Commutating ferrite ring will saturate more quickly when load current increases...
The ring saturates, but because the frequency and mainly the current slope gets higher and amplitude increase the base drive (the voltage across the ring gets way higher, increasing the base drive way beyond what the transistor needs for the currents, so causes the Ts to go way higher), the quite long storage time in the transistors makes the current to go way larger.
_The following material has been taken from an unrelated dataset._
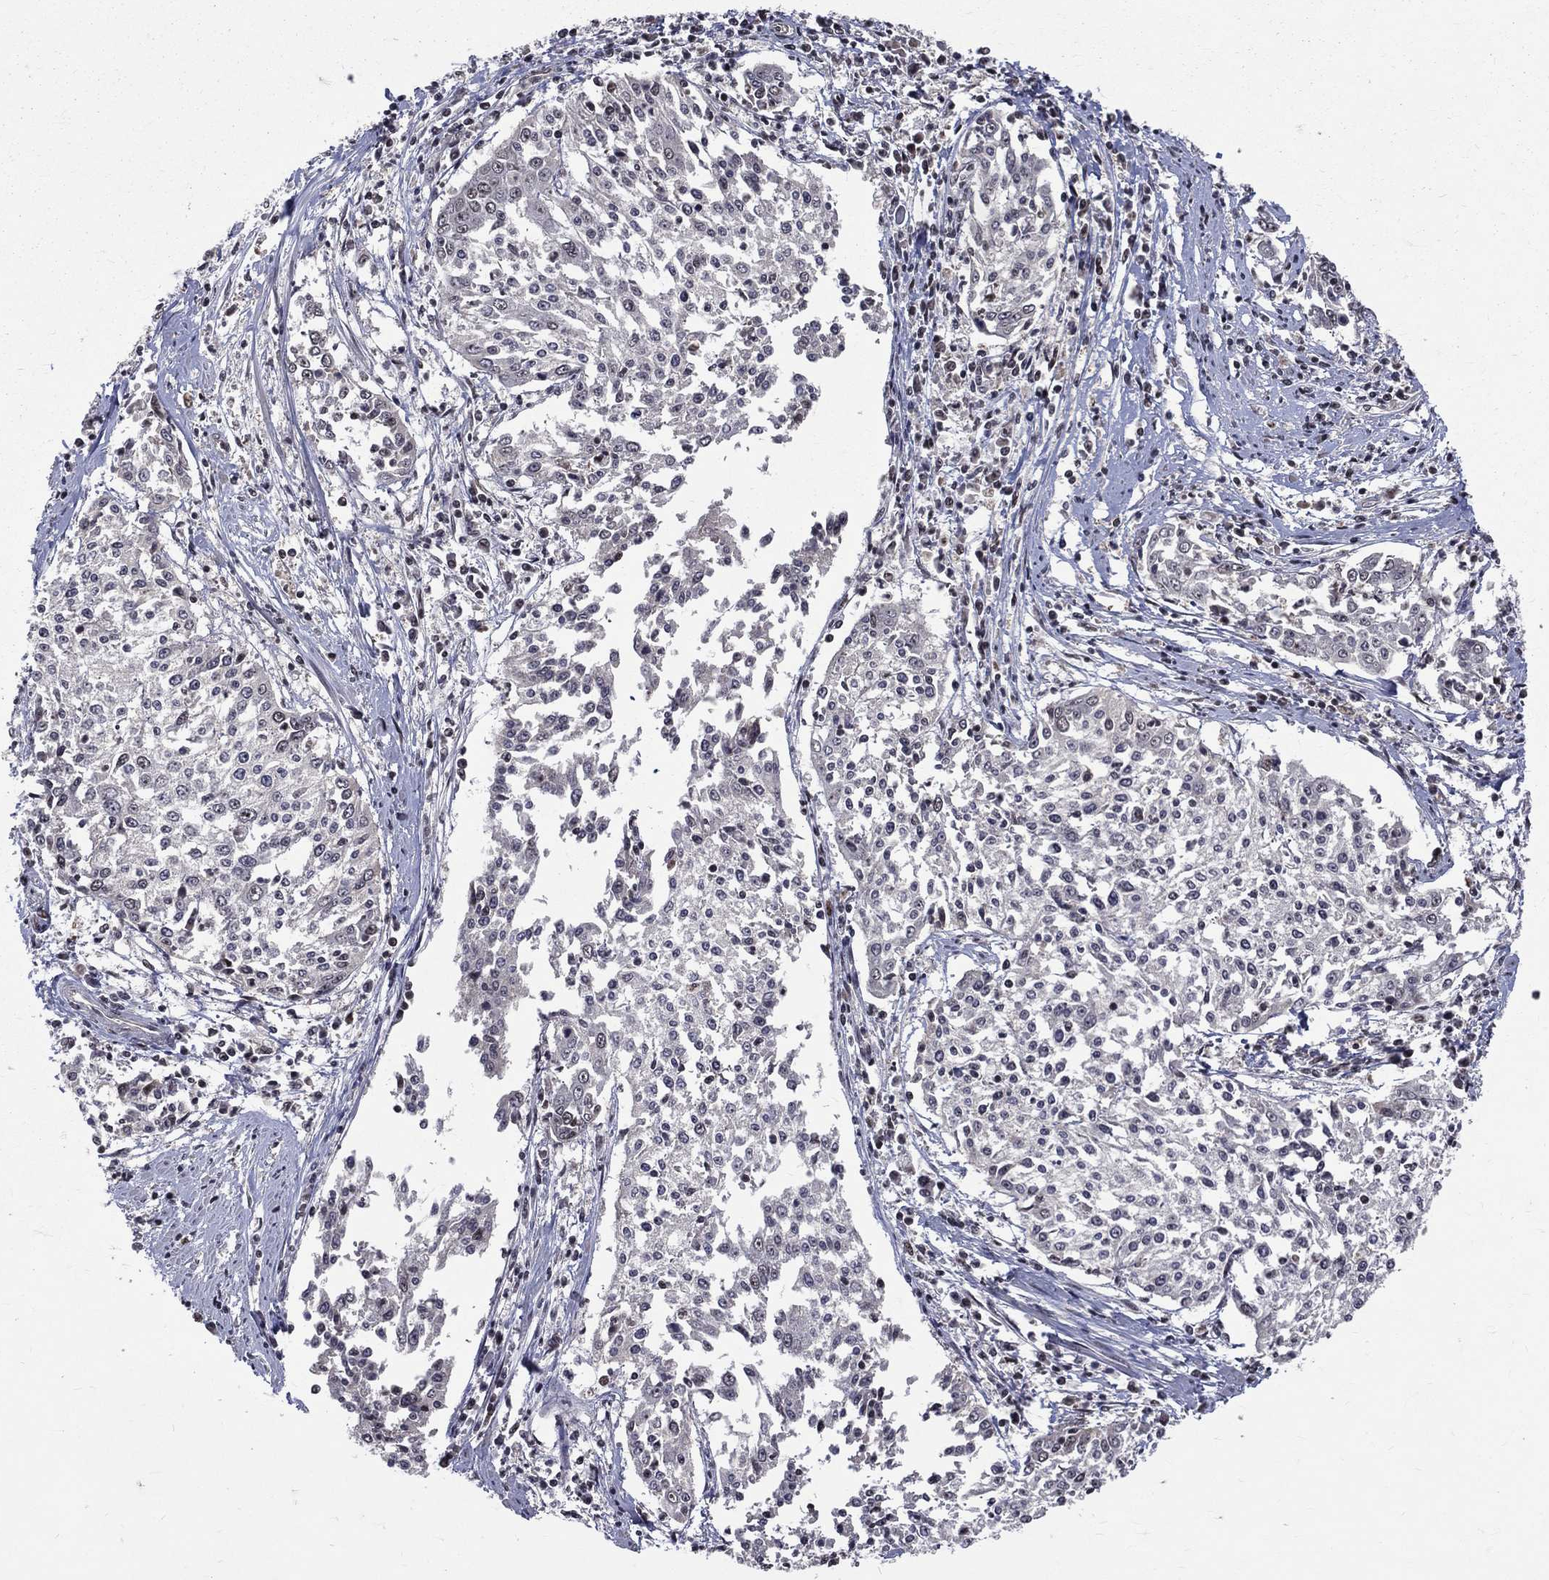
{"staining": {"intensity": "negative", "quantity": "none", "location": "none"}, "tissue": "cervical cancer", "cell_type": "Tumor cells", "image_type": "cancer", "snomed": [{"axis": "morphology", "description": "Squamous cell carcinoma, NOS"}, {"axis": "topography", "description": "Cervix"}], "caption": "A micrograph of human cervical cancer is negative for staining in tumor cells.", "gene": "SMC3", "patient": {"sex": "female", "age": 41}}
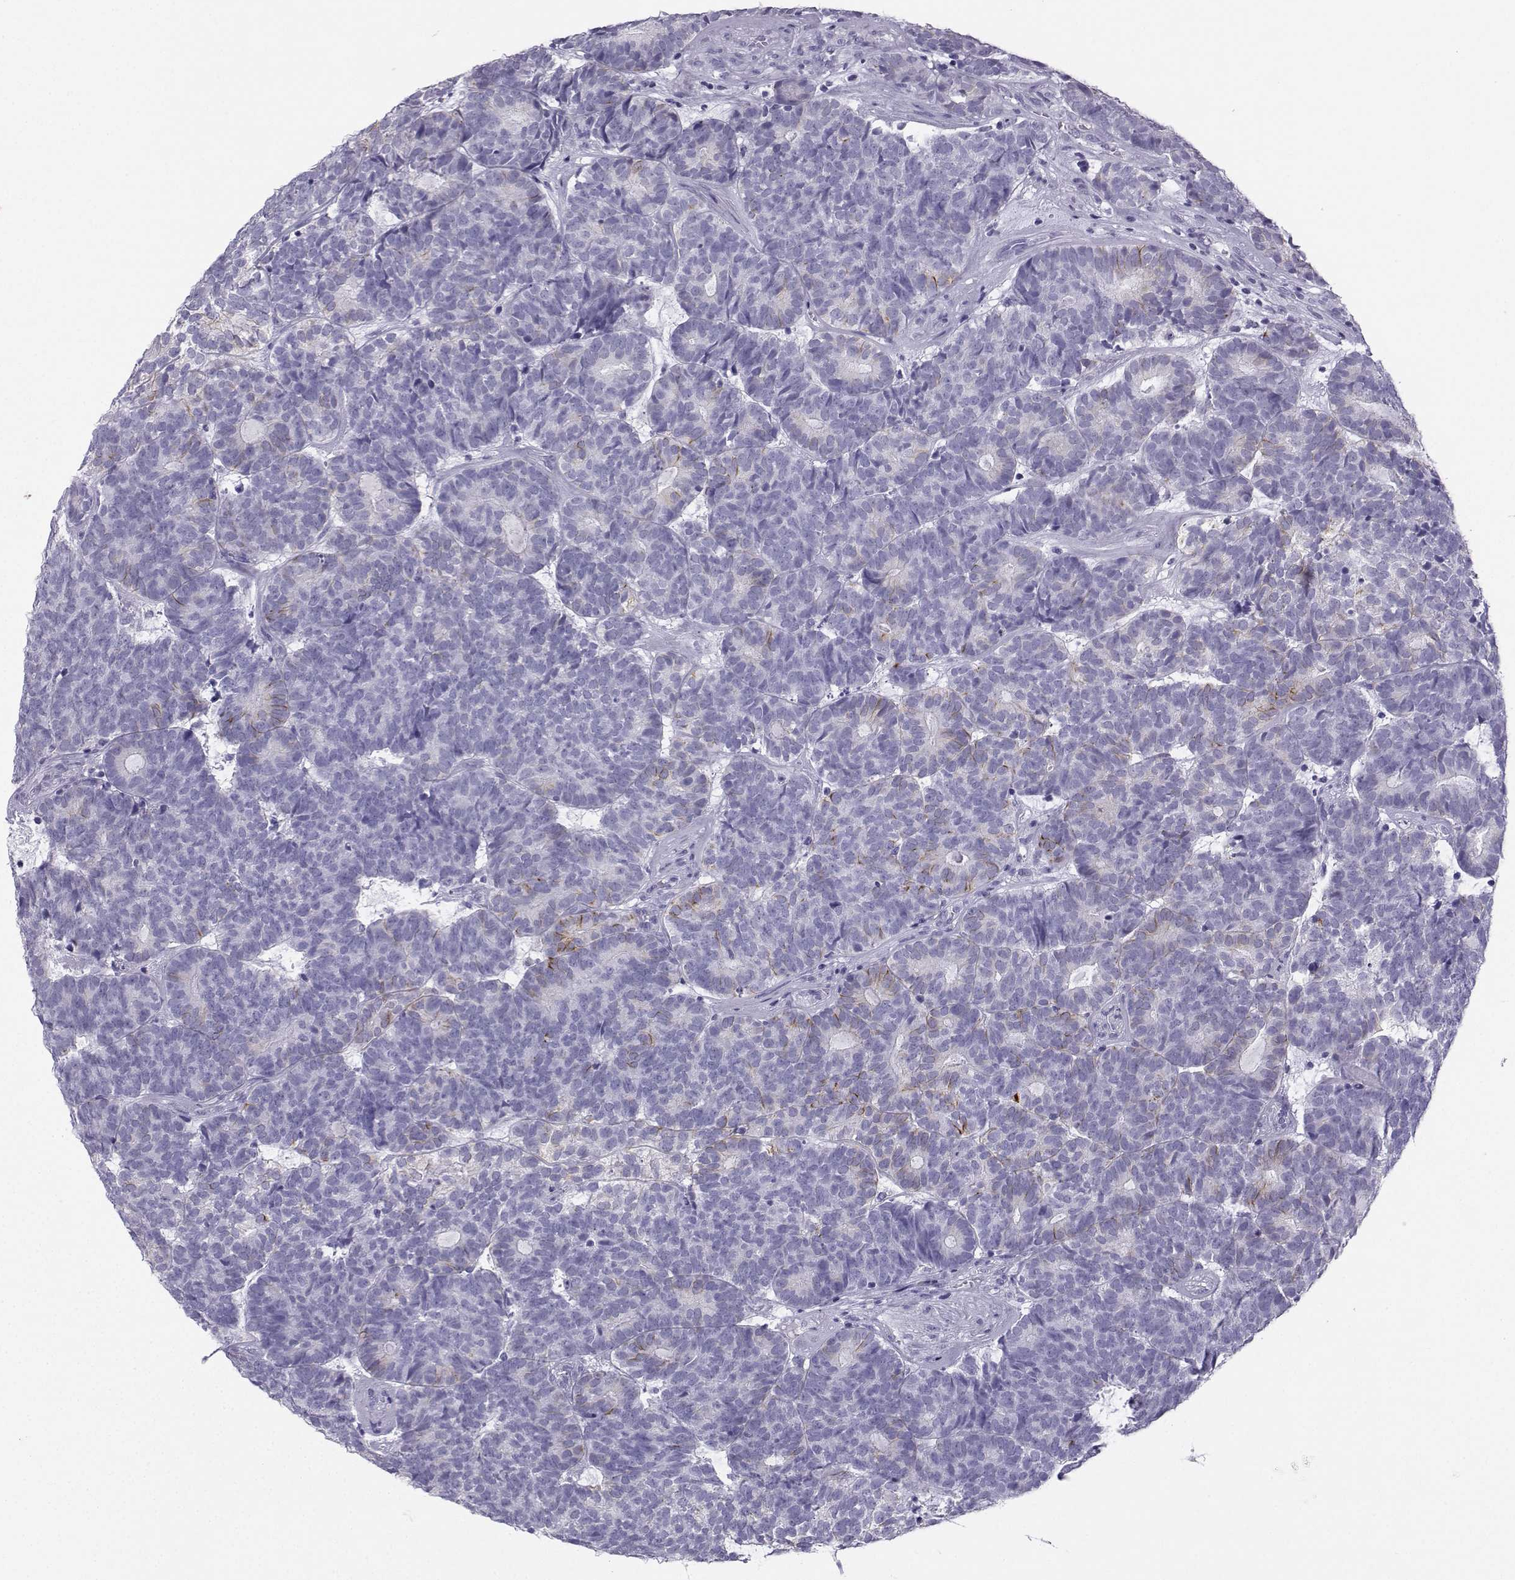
{"staining": {"intensity": "moderate", "quantity": "<25%", "location": "cytoplasmic/membranous"}, "tissue": "head and neck cancer", "cell_type": "Tumor cells", "image_type": "cancer", "snomed": [{"axis": "morphology", "description": "Adenocarcinoma, NOS"}, {"axis": "topography", "description": "Head-Neck"}], "caption": "Immunohistochemistry (IHC) (DAB (3,3'-diaminobenzidine)) staining of adenocarcinoma (head and neck) displays moderate cytoplasmic/membranous protein positivity in approximately <25% of tumor cells.", "gene": "NEFL", "patient": {"sex": "female", "age": 81}}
And this effect causes the current to go way beyond the normal operating current.
It is not uncommon to see currents 3x higher than normal, but more like 5x...
In reality the opposite is more of a problem: To keep the current from soaring really high, saturating the main inductor and frying the transistors, mainly when the lamp ignition fails (normally the high current rise is stopped by the discharge clamping the voltage across the resonant capacitor).
Also without this much of current boost, it won't be able to generate sufficient voltage for discharge ignition.
Taking an example with a 11W, 0.15A lamp, series inductor about 3mH, resonant capacitor 2.2nF, neglect the series coupling capacitor for the simplicity (it makes the things even worse, as it efectively reduces the inductance), fed from rectified 230V so about 300VDC so about 150VAC at the halfbridge.
Normal operating frequency would be about 36..40kHz, yielding the 0.15Arms (L/R time constant fed by a square wave).
A starting frequency around 140kHz would yield about 0.45A and barely 220Vrms across the capacitor (Vstart = Ires * (1/(2*Pi*Freq); 150V/Ires = 2*Pi*Freq*L - 1/(2*Pi*Freq*C); assume operating on the inductive resonance side). And that is already quite low, even when speaking about 140kHz.
The 140kHz means 3.5us long pulses, only the second half of it is carried by the transistor itself (the first comes from the parallel diode, because it flows in the opposite direction) so about 1.75us while the Ts of the transistors use to be in the 1.5us ballpark. So the ring core saturation needs to happen about 250ns after the current zero cross, which corresponds to about 0.15A saturation current it would have for normal operation.